I want to achieve something similar to the excel sumif. It is quite easy if the condition is equal to something, but not for greater or smaller because then we can’t use the group_by() approach. For different reasons I can’t use arrange() and then using cumsum(). The data in the example is ordered, but it is not always ordered.
I am giving an small example, in reality I have more conditions:
data <- data.frame(a = c(2022, 2021, 2020), b = c(10, 20, 10))

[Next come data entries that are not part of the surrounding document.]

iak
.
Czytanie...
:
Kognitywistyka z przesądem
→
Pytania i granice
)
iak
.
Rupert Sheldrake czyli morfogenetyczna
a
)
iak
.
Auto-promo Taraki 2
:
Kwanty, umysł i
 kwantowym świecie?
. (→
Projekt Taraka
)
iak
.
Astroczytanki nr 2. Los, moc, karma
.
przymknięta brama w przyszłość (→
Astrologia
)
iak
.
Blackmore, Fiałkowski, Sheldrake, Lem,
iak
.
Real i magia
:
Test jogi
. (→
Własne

get_sum <- function(x, year){
out <- filter(x, b <= year) %>%
summarise(cum = sum(b)) %>%
pull()
return(out)
}
data %>%
mutate(cum = get_sum(x = ., year = b))
Steps: for the first row mutate, it filters the whole data.frame by values equal or less than 2022, then summarize it by making the sum of the filtered data.frame column b: 10 + 20 + 10.

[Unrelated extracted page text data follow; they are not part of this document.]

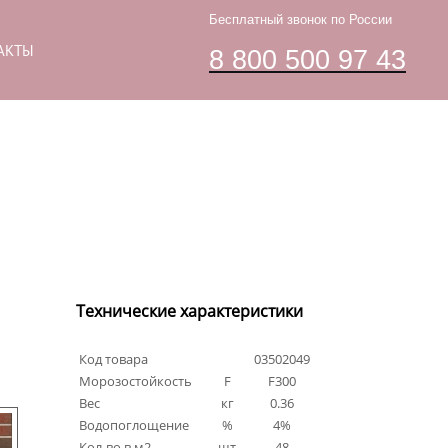
Бесплатный звонок по России
АКТЫ
8 800 500 97 43
Технические характеристики
Код товара
03502049
Морозостойкость
F
F300
Вес
кг
0.36
Водопоглощение
%
4%
Кол-во в м2
шт
48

for the second row do the same and now filter the value of b equal or smaller than 2021 being the mutate output: 20 + 10, and so on.
The output should look something like this:
a b cum
1 2022 10 40
2 2021 20 30
3 2020 10 10
I would like to know why doesn’t work my code.
>Solution :
We could use map from purrr if we want to stay within tidyverse. We need map to input individual values of a into the function. In your small example, i.e.
library(dplyr)
library(purrr)
data |>
mutate(cum = map(a, ~ sum(b[a <= .])))
Update. To make your own function work you could apply a similar logic using map, using cur_data() and fix a small typo within get_sum (a <= year rather than b <= year):
get_sum <- function(df, year) {
df |>
filter(a <= year) |>
summarise(cum = sum(b)) |>
pull()
}
data |>
mutate(cum = map(a, ~ get_sum(df = cur_data(), year = .)))
Output:
a b cum
1 2022 10 40
2 2021 20 30
3 2020 10 10